The Pope was a huge figure of straw with a wax face, carried in a chair on the shoulders of four men. He was clothed in an expensive scarlet silk robe, and wore on his head a tiara of painted pasteboard, decorated with sparkling glass; his scornful and saturnine face, which, if meant for the reigning pontiff, was a cruel libel on the most honourable and simple of men, was turned a little to one side in the action of listening to a huge black-horned Devil who was busily whispering in his ear, one stiff hand was raised with two fingers lifted in blessing, and the other (both formed of white gloves stuffed, with glass beads on the backs) hung limply by his side.

The young man who had befriended Mr. Sidney and his friend gave some kind of a whistling signal, upon which the greater number of the crowd broke into verses of a doggerel song against popery and the bishops. As each sang different words and tune the result was a mere lusty din, in which not a syllable was distinguishable; nevertheless the hundred voices of hate, derision, scorn, and triumph addressing the dumb grotesque image of a loathed religion had an impressive significance and contained a deep warning.
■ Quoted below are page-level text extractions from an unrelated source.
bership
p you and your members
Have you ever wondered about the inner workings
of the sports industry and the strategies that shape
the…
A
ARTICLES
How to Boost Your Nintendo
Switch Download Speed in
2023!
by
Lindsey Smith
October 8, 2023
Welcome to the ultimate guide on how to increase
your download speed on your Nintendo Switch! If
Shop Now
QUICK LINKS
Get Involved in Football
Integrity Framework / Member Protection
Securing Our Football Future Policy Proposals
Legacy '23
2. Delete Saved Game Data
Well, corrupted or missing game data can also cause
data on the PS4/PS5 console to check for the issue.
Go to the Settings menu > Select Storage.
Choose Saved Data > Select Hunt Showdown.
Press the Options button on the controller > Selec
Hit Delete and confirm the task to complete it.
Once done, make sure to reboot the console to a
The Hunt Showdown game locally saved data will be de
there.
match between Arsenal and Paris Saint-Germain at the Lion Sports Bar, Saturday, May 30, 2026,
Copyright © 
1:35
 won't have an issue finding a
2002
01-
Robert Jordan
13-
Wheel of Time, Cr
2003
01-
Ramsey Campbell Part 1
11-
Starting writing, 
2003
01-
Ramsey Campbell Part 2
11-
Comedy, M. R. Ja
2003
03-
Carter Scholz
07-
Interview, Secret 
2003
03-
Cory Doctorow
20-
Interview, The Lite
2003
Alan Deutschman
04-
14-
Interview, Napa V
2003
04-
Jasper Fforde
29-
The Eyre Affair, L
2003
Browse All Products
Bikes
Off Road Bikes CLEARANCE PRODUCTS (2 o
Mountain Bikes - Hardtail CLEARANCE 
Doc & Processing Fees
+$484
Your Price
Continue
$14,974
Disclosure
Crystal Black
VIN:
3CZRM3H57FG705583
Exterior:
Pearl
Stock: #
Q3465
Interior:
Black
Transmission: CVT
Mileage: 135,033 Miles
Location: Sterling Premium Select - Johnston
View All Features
For these were not isolated nor feeble voices—the will and purpose of a great nation echoed in them—nor were they the voices of mere fanaticism, but the cries of protest raised by a jealous people whose liberties had been struck at and broken.

In the faces the leaping flames brought into relief against the surrounding darkness might be traced that fearless English spirit that would not for long own a master; in the coarse jeers, hoots, and hisses might be discerned that devotion to the reformed faith that had united Anglican and Dissenter (despite the high bid the King had made for the favour of the latter), in stern and unyielding opposition to the Romanist worship that was in vain being forced on them.

Mr. Sidney wondered if James could see these faces and hear these voices it would give him pause; if even his hard bigotry would not learn something of the temper of a strong people roused. It seemed incredible that if the King could see these people now that he could forget Cromwell and his own exiled youth.

The dummy Pope was lowered from his seat of mock triumph and pitched forward into the centre of the flames, the Devil clinging to him, at which a savage roar rose as if real flesh and blood had been sacrificed to appease fierce passions.

Mr. Sidney a little drew back against the flame-flushed pillars behind him. As the spreading fire scorched his face so the temper of the crowd put a kind of awe into his heart.

"Who is to manage these?" he murmured. He was no statesman. Then he pulled his companion by the sleeve. "There was a man killed to-day—let us get on——"

But the sailor, with his arms folded across his breast, was watching the bonfire, in the heart of which the Pope appeared to be writhing as he shrivelled, while his wax face ran into one great tear, his tiara shrunk and disappeared, and the Devil, a black patch in the redness, emitted horrid fumes of sulphur as he was consumed.

"'Tis a pretty show," he said briefly.